Aims: To determine the safety of high-dose dobutamine-atropine stress cardiovascular magnetic resonance (stress-CMR), which recently emerged as a highly accurate modality for diagnosis of inducible myocardial ischaemia.
Method and results: From 1997 to 2002, 1000 consecutive stress-CMR examinations were performed. Images were acquired at rest and during a high-dose dobutamine-atropine protocol in 3 short-axis, a 4- and a 2-chamber view. Stress testing was discontinued when > or =85% of age-predicted heart rate was reached, on patient request, maximum pharmacologic infusion, or when new or worsening wall motion abnormalities, severe angina, dyspnoea, increase or decrease in blood pressure, or severe arrhythmias occurred. Stress-CMR was successfully performed in all but four patients (0.4%; insufficient ECG-triggering). Target heart rate was not reached in 95 cases (9.5%), due to maximum pharmacologic infusion in submaximal negative examinations in 21 cases (2.1%), and limiting side effects in 74 (7.4%).
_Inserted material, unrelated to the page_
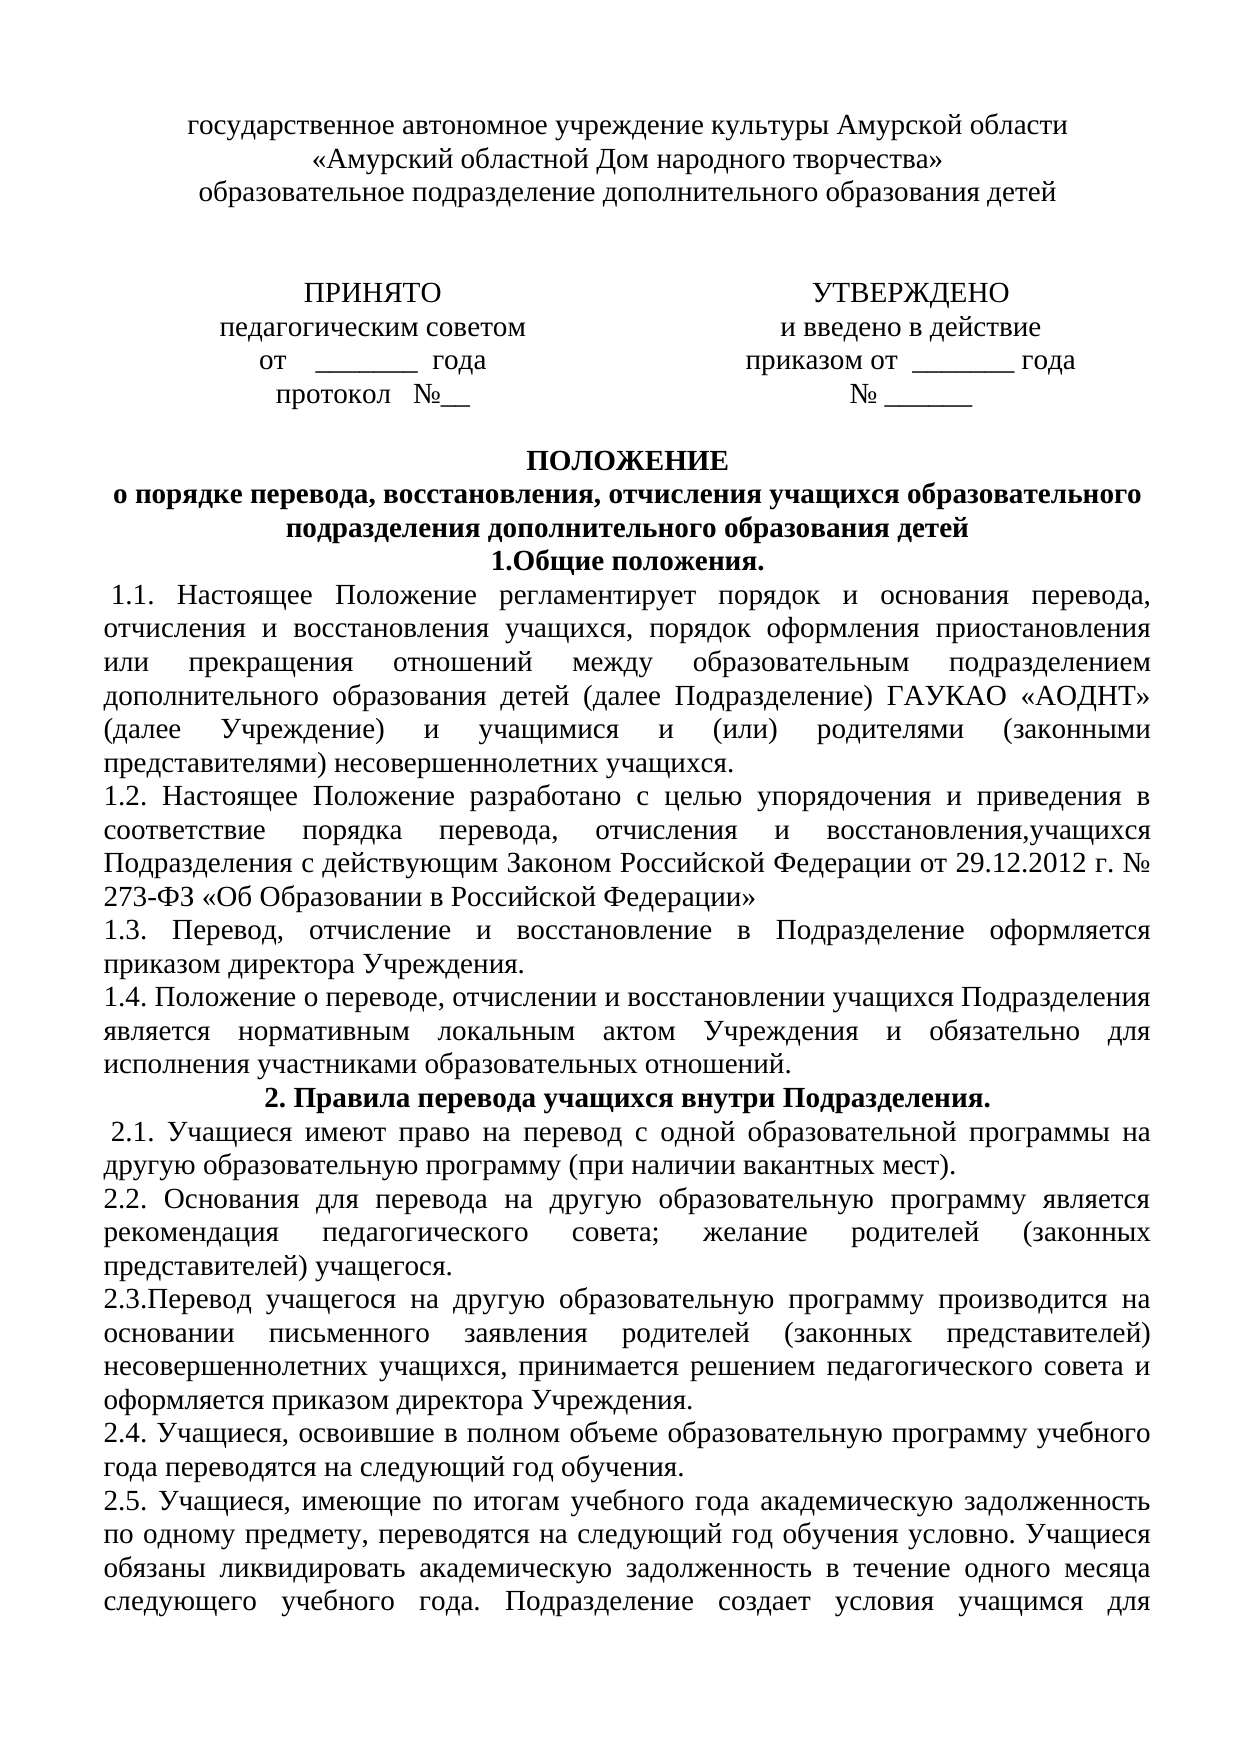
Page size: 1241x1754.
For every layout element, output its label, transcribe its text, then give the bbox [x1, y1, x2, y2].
Side effects included one case (0.1%) of sustained and four cases (0.4%) of non-sustained ventricular tachycardia, 16 cases (1.6%) of atrial fibrillation, and two cases (0.2%) of transient second degree AV block.
Conclusion: The safety profile of stress-CMR is similar to other methodologies using dobutamine infusions. Patients must be closely monitored, and resuscitation equipment and trained personnel must be available.